In any case, as a result, I have very nearly matched your results with this bizarre training process. The only thing that remains is to run the new model on the test set and submit to Scrolls.

@urialon and @abertsch72 and team: your insights would be very welcome!

patrickocal commented 11 months ago

PS. micromamba for resolving conda environments: it just rocks.

patrickocal commented 11 months ago

I think I now understand: I think it is the add_special_tokens parameter. If this is set to False, then the training process slows right down in some environments, but not others.
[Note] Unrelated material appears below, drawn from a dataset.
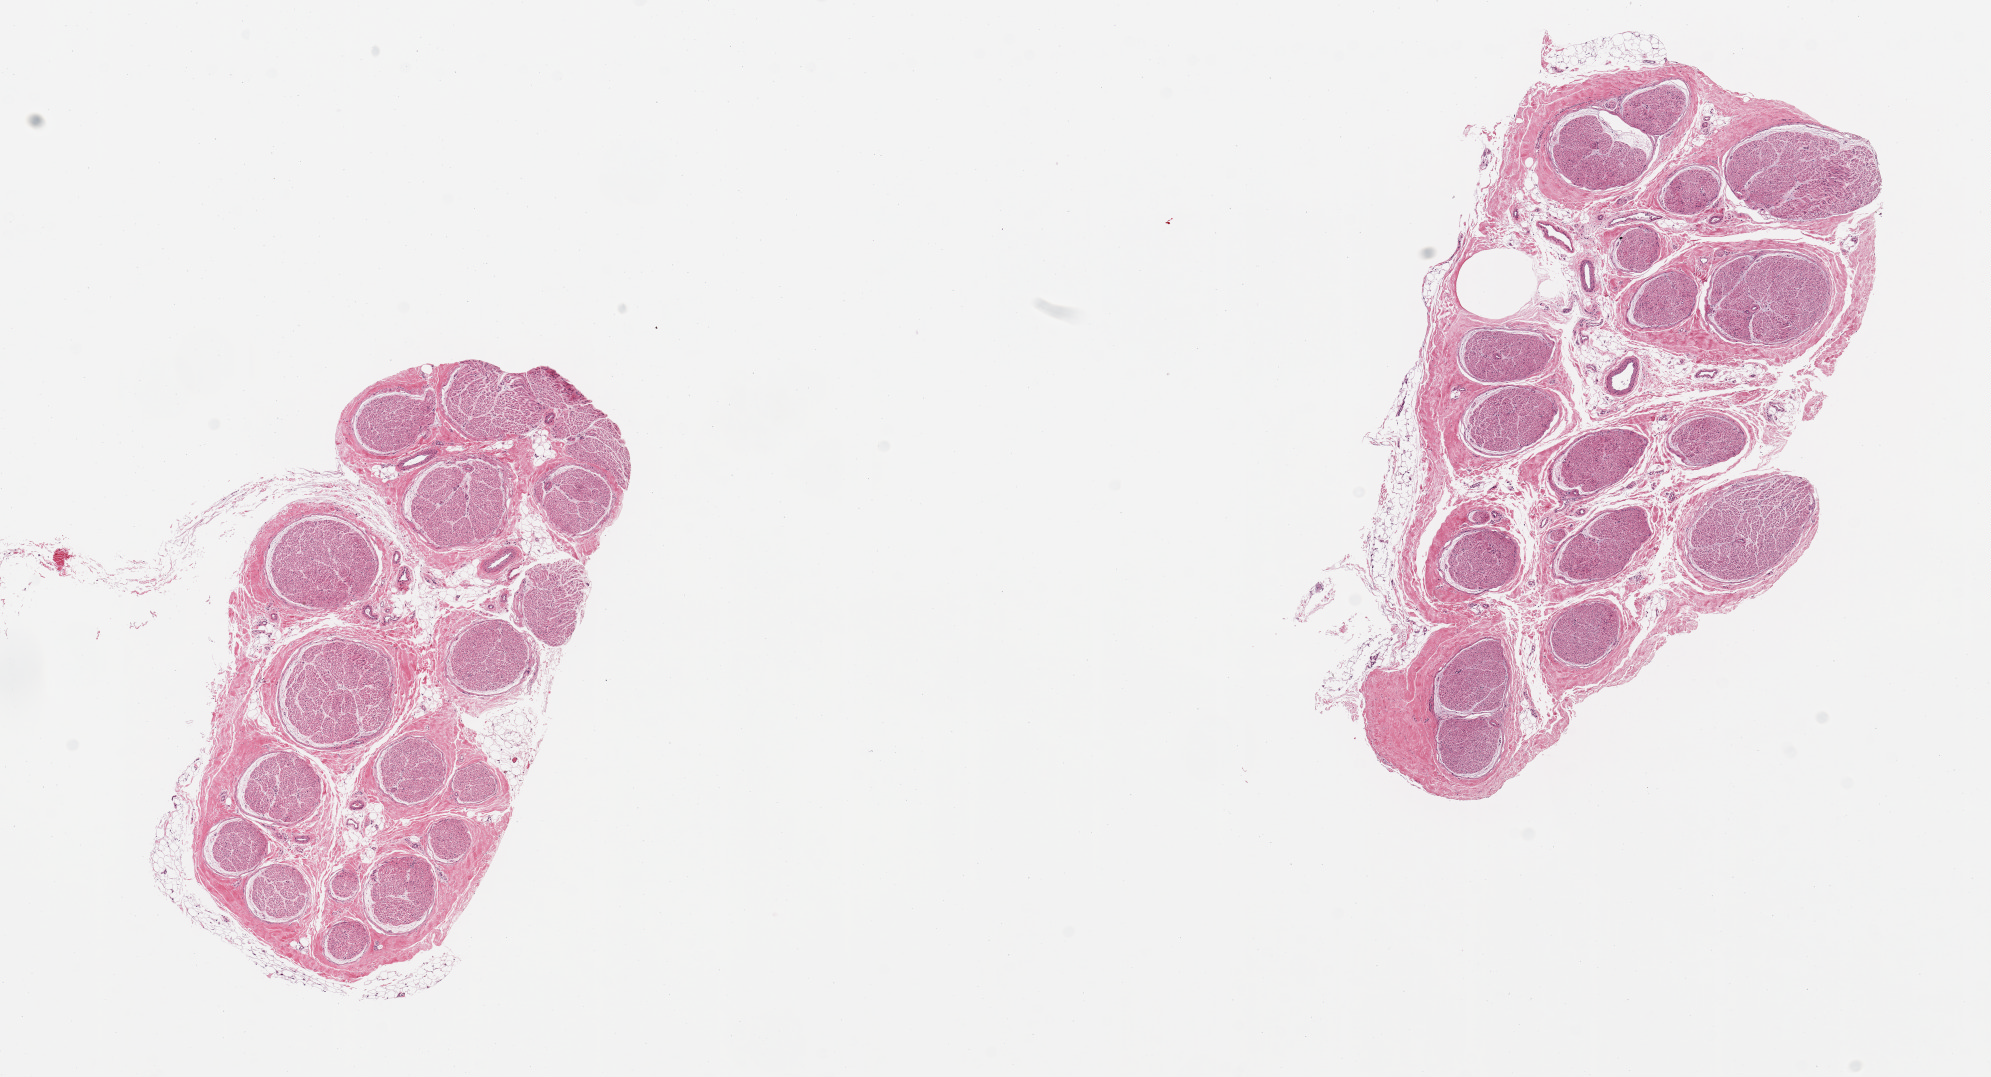
Haematoxylin and eosin whole-slide image — a low-resolution overview of the entire scanned area, about 15.8 x 8.5 mm (acquisition: 20x scan); PAXgene-fixed paraffin-embedded (PFPE) section; target tissue: tibial nerve; donor tissue sample. Donor: male.
- reviewer comment on this tissue sample: 2 pieces, trace adherent fat, ~0.3mm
In my initial envrironment, it made little difference: both KG and KG+LD run slowly and result in large summaries (regardless of this parameter's value). In the new environment, the value of add_special_tokens seems to matter alot. When this is False, training slows right down and there is a strong improvement across the board for KG+LD combined. I now am running the corresponding experiments for LD only and KG only ... (starting from the same LD+KG checkpoint to make it a fair horse race and to see if the long summaries continue to be generated).

abertsch72 commented 9 months ago

Hey @patrickocal -- apologies for the lack of response earlier on this, but this is a really interesting thread. Your knowledge graph setting is cool-- how are you generating these knowledge graphs?

That jump in performance from swapping pytorch is really wild-- I wonder if this is a general issue (did you see this with bart-base as well)?